Free live music, fresh food from award-winning restaurants and strong drink will highlight the 2nd Annual Bastille Day Festival this Saturday evening at the intersection of Esplanade Avenue and Ponce de Leon Street.

The Faubourg-St. John Merchants Association will close off the 3100 block of Ponce de Leon Street from 5 p.m. to 9 p.m. for the street fair, which will feature an arts and crafts table for children, the bands Vavavoom and The String Beans, and petanque, a French lawn game similar to bocce.

“Last year was a lot of fun—huge turnout. The music is great. It was just packed. We’re all looking forward to it,” said Erin Peacock, the co-owner of Lux, a high-end spa on Ponce de Leon Street.

Peacock estimated that 500 people showed up last year. She expects an even higher turnout this year since the New Orleans Convention and Visitors Bureau listed the event on their Web site. Katrinafilm features a three-minute video and photo montage of last year’s festivites.
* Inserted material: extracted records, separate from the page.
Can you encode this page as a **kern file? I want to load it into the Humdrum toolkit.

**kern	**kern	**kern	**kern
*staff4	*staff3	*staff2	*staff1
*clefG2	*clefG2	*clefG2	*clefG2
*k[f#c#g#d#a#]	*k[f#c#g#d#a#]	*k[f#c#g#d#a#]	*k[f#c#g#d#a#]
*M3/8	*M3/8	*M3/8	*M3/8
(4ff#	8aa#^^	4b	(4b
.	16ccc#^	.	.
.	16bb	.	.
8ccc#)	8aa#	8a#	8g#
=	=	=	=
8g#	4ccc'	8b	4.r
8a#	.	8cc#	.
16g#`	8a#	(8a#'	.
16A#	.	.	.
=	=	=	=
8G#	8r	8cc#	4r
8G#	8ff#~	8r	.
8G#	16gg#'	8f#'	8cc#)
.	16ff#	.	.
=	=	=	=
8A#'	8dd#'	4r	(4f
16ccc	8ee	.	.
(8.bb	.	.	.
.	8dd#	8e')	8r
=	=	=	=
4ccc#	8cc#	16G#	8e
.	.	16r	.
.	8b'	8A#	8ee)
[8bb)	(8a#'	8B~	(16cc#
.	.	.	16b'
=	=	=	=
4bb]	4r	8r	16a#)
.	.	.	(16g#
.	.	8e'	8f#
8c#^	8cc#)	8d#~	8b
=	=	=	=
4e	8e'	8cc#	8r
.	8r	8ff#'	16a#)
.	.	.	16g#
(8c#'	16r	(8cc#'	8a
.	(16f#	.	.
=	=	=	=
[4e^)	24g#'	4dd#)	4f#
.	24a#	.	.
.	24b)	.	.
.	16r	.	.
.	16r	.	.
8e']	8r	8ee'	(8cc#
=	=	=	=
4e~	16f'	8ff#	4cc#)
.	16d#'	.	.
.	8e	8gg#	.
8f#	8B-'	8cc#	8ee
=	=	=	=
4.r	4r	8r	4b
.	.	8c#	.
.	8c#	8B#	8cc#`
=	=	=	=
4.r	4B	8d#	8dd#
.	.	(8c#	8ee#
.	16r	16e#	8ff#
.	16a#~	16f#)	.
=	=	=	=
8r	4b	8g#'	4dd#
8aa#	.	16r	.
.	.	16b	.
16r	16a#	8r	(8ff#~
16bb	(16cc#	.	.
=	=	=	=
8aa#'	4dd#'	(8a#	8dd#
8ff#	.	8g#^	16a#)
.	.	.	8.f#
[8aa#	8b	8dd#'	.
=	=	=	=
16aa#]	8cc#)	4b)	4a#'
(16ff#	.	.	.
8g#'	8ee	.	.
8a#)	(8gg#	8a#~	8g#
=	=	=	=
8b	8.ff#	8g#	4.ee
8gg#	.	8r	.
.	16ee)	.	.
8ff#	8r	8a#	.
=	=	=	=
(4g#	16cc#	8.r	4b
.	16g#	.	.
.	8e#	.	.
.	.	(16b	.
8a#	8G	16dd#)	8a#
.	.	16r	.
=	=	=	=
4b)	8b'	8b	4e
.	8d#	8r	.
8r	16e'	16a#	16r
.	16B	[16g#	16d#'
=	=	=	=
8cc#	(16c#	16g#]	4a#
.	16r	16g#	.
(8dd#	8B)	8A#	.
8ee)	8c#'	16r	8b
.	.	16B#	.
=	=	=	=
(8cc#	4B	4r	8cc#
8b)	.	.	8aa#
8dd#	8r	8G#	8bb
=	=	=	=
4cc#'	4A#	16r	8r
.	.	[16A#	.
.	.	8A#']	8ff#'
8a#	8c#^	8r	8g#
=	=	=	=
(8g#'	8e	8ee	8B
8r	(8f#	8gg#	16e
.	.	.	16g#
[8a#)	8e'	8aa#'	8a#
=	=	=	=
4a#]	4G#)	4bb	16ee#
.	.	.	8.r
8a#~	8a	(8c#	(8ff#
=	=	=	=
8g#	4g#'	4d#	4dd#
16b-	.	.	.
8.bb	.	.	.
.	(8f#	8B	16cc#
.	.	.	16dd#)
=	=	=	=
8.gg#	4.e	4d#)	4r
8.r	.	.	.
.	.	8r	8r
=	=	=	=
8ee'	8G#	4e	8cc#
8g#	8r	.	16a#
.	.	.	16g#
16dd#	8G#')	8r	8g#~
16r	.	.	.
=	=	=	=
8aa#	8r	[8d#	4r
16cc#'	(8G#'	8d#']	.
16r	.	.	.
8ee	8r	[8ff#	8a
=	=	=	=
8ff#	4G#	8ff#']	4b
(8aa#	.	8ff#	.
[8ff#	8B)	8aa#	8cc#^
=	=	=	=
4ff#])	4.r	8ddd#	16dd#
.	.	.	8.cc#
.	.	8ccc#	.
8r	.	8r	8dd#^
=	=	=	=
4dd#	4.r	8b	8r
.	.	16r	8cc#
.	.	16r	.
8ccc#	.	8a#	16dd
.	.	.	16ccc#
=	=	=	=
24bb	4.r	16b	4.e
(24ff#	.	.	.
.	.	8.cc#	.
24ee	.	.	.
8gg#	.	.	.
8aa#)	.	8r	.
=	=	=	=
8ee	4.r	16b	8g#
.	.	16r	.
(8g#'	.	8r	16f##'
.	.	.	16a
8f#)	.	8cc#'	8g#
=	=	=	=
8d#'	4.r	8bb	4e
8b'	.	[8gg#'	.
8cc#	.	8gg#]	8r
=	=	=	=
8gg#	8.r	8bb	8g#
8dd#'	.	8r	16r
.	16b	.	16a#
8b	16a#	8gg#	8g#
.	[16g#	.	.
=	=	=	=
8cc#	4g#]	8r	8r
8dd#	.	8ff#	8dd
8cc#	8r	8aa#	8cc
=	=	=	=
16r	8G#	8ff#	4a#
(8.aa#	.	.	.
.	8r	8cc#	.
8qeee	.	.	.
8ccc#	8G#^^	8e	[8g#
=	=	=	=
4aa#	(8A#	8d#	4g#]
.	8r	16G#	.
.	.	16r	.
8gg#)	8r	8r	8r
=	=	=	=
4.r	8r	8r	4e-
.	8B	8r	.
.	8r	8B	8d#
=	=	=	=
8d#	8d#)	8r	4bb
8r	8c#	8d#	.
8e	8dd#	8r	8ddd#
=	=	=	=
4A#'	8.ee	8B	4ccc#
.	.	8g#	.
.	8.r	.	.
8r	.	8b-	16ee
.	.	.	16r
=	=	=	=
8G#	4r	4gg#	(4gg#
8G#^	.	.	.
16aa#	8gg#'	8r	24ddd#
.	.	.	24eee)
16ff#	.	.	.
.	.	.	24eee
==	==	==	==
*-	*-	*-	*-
Nearly a dozen neighborhood businesses will have booths offering fair-goers everything from fine cuisine, to wine and beer, to tee-shirts and soap.

Laurent Rochereux is a sous-chef at Café Degas, a neighborhood French bistro known for top-notch dining, and said they will serve a white bean and duck confit salad topped with a cherry vinagrette.

Chris Reel is the executive chef at la Vita, an Italian restaurant just down the street. His street-fair fare will include an eclectic combination of köfte (Turkish-style meatballs), along with Creole tomato gazpacho, a Mediterranean salad served with a lemon vinagrette, and margaritas. Prices will range from four to six dollars.

Fair Grinds Coffeehouse will serve ice cream sandwiches in a variety of flavors, including Creole cream cheese, “a local favorite” according to Robert Thompson, the coffee shop’s co-owner.

The festival is not only a chance to buy things, but also an opportunity for neighbors and local businesses to come together.

“This is a very active community in this neighborhood,” said Peacock. “People are very supportive of the businesses here. It’s a very positive thing for everybody. It doesn’t take much for people to decide they want to have a party.”